Sunday night, my phone showed up again on FMI but this time at a different location, about two miles away -- clearly it was on the move. I sent push notifications to the device offering a reward several times and two of them were successfully displayed (an example is at the top of this post).

Then came my big break.

At about 10am on Monday, I received a call  from the flyer. A man told me that he had found my phone. He told me that he found it in the park, but didn't know what to do with it (1) because it had a passcode lock enabled. I didn't ask too many questions and promptly arranged to pick it up. He suggested a TGI Friday's outside the Millenia Mall, which happened to be about a mile from the spot were the phone was last located.

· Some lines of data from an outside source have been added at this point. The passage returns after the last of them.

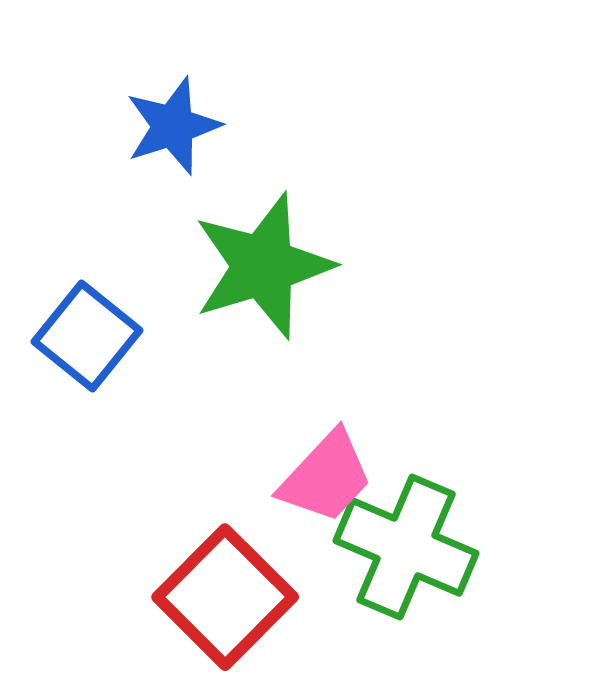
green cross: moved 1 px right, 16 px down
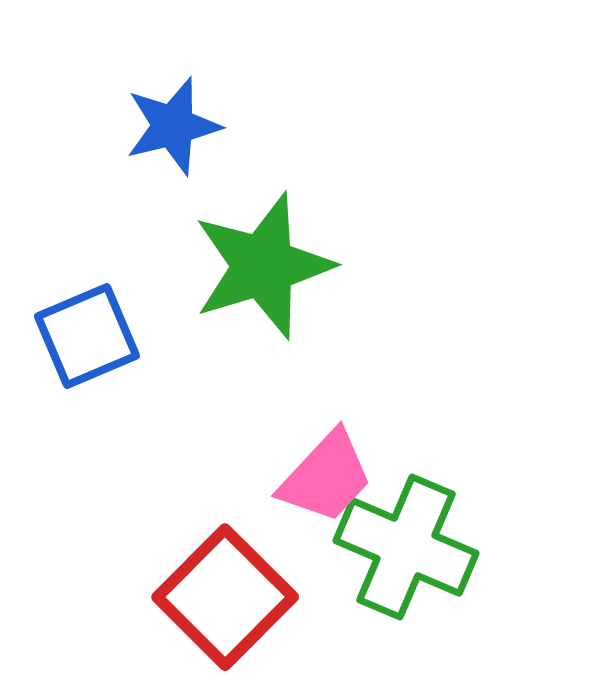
blue star: rotated 4 degrees clockwise
blue square: rotated 28 degrees clockwise
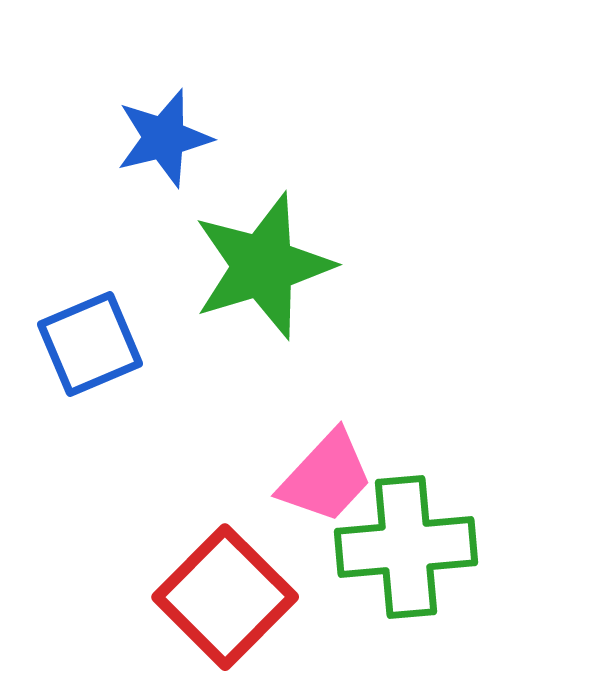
blue star: moved 9 px left, 12 px down
blue square: moved 3 px right, 8 px down
green cross: rotated 28 degrees counterclockwise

When I pulled into the TGIF parking lot, I was extremely worried about the presence of a Orlando Police Department vehicle parked prominently by the only entrance to the restaurant. My mind raced. What if the guy got spooked by the cruiser in the lot and thought that it was a sting? He could just take off and I'd be out a phone. At this point adrenaline was coursing through my veins and I wasn't thinking completely rationally. (I really thought that he was going to bail. Too much CSI/24/Dexter perhaps?)

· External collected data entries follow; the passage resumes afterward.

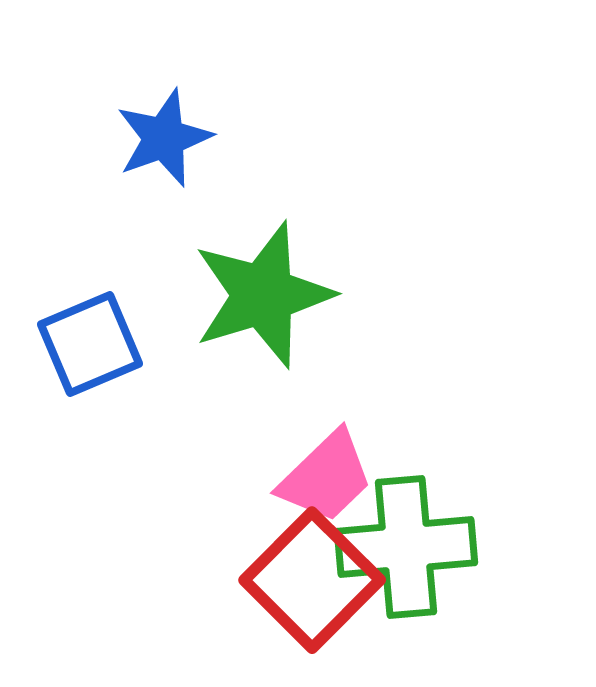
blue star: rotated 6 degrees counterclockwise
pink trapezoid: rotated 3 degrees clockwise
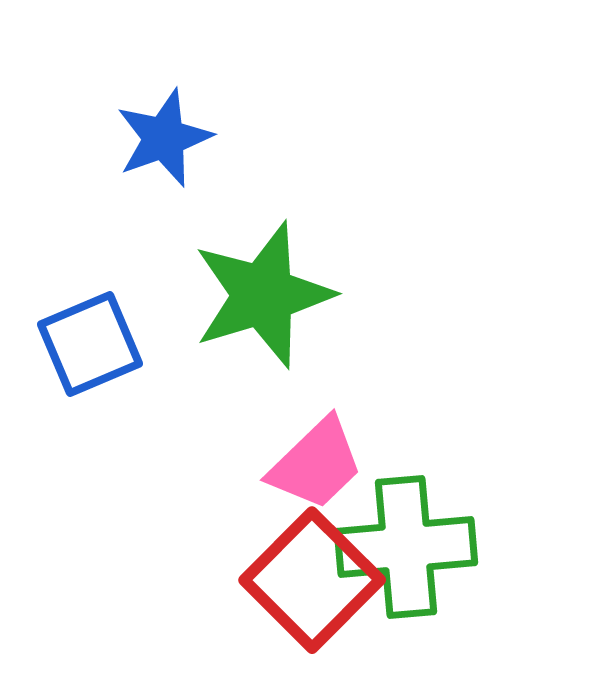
pink trapezoid: moved 10 px left, 13 px up
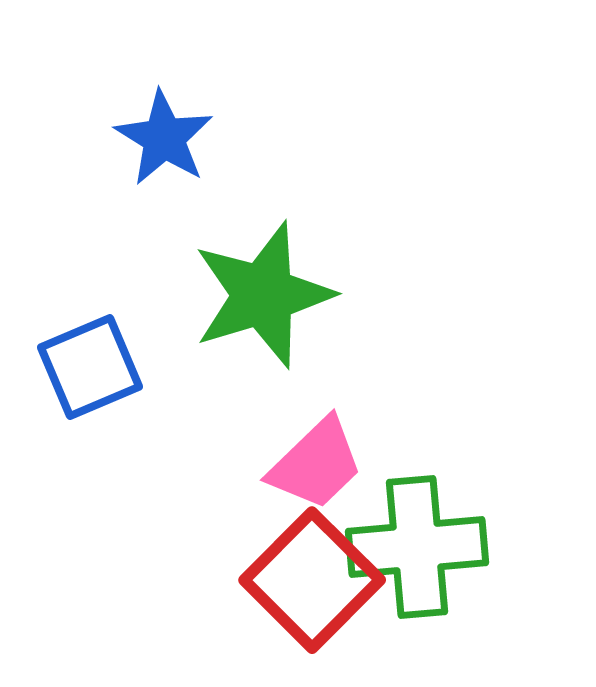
blue star: rotated 20 degrees counterclockwise
blue square: moved 23 px down
green cross: moved 11 px right
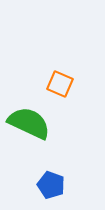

I called him from the drop location and asked how I'd know who he was. He told me that he was driving a silver Jaguar (2). He arrived on schedule, apparently unfazed by the OPD cruiser, after all.

That's him on the left, holding my iPhone in his left hand, wrapped in the flyer that I posted at the apartment complex. (The guy's not guilty of any crime, so I obscured his identity).

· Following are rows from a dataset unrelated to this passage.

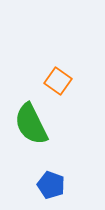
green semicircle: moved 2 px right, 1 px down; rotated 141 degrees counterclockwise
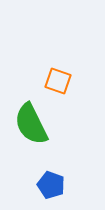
orange square: rotated 16 degrees counterclockwise
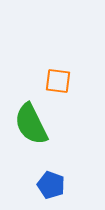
orange square: rotated 12 degrees counterclockwise
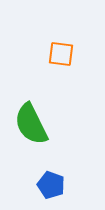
orange square: moved 3 px right, 27 px up
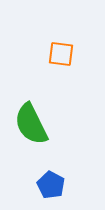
blue pentagon: rotated 8 degrees clockwise
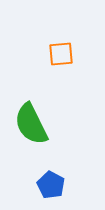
orange square: rotated 12 degrees counterclockwise
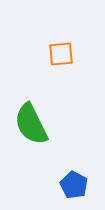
blue pentagon: moved 23 px right
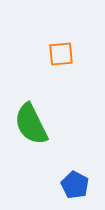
blue pentagon: moved 1 px right
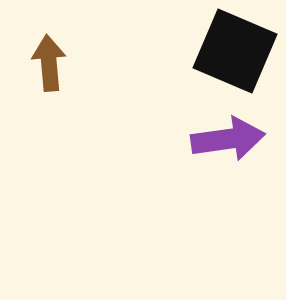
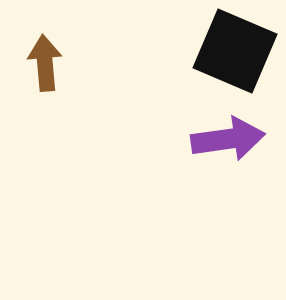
brown arrow: moved 4 px left
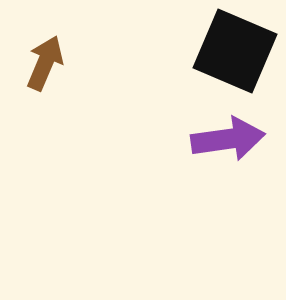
brown arrow: rotated 28 degrees clockwise
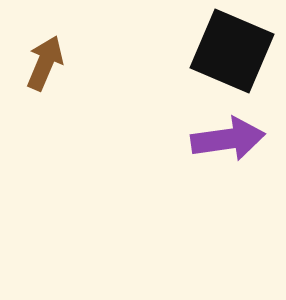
black square: moved 3 px left
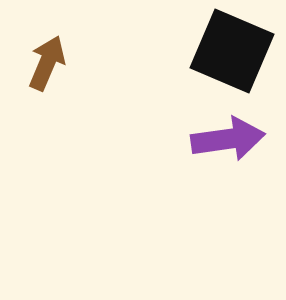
brown arrow: moved 2 px right
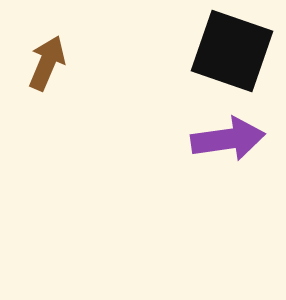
black square: rotated 4 degrees counterclockwise
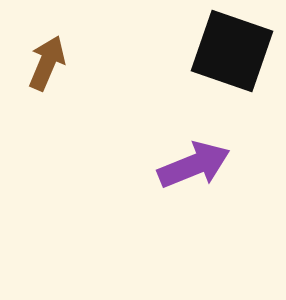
purple arrow: moved 34 px left, 26 px down; rotated 14 degrees counterclockwise
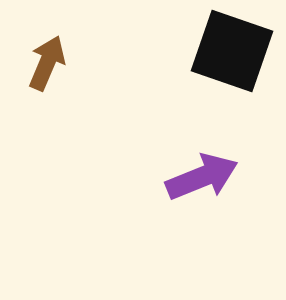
purple arrow: moved 8 px right, 12 px down
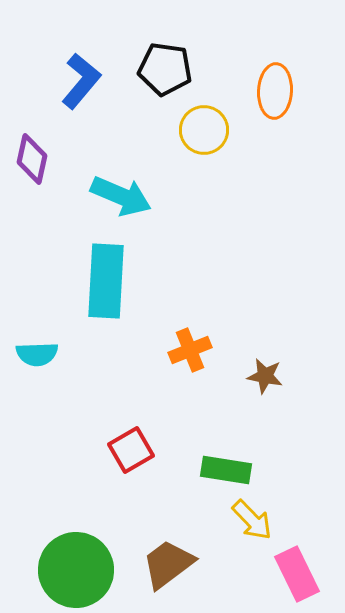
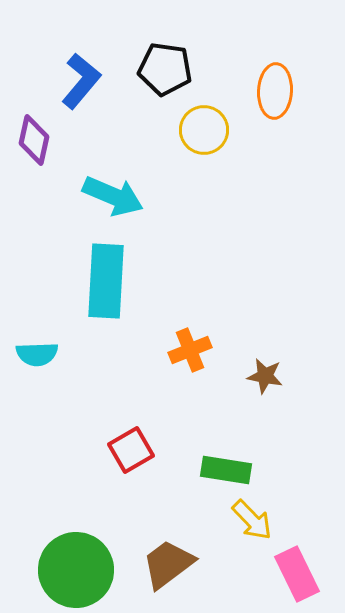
purple diamond: moved 2 px right, 19 px up
cyan arrow: moved 8 px left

The exchange went something like this:

Me: Thanks so much for bringing my phone back!

Him: No problem.

Me: How did you find it?

Him: I found it in Hollywood Studios, by the parade route on a bench. (I was definitely at the parade and on a bench that day, so this jibes. But then again, I think that 50 percent of the park's attendees were at that parade.)

Me: Great!

Him: I took it home (1) but it started beeping and displayed a message with your phone number on it. So I called you (3).

Me: Here's a reward for returning it.

Him: No, I can't take it.

Me: Please take it, it would have cost me a lot more to replace, and that's what I said on the flyer.

Him: No, it's alright.

Me: Seriously, take it. Buy your kid a Christmas present or something.

He reluctantly took the money and we parted ways. Me: extremely happy, him: $50 richer.

A shot of the guy's silver jaguar. (License plate obscured)

Needless to say, I was overjoyed to have my iPhone back. The icing on the cake was that it still had 80 percent of its charge (4), so I was even able to take it to Epcot all day Monday. I had expected the battery to be dead and was resigned to have to losing another day while it charged in my room.

So there you have it. A happy ending as a result of a little gumshoeing and some technology.

I'm just happy to have my phone back. But several people familiar with my story suspect that something nefarious is going on. Here are some of the issues that have been raised:

1. Why did he take a lost phone home with him? Wouldn't most honest people turn lost property in to the front gate or a uniformed staffer?

2. I didn't notice any nice cars in the parking lot of the apartment complex. If this guy didn't live in the apartment complex that I canvassed, how did he see the flyer (which he had a copy of).

3. Did he only return the phone because he knew that I was closing in on him and had his location? (I don't buy this point because if he was scared of getting caught, wouldn't he just chuck the phone into the trash?)

4. Why did he keep the phone turned off? Did the flyers at the apartment complex scare him into giving it back? (Again, I don't buy this because he could have simply thrown it out.)

Also, why did he wait until Monday to call me? Why not Sunday after the push notifications or after seeing my flyer? Do locals really go to Disney parks much? Or was this part of his story fabricated?

I'm a perennial optimist and accept his story at face value. Heck, I'm just happy to have my iPhone back and probably would have accepted just about any story. And besides, if he was a crook, would he have called me to return the phone in the first place? Wouldn't he just throw it away?

What's your take on the guy's story? Was he telling the truth?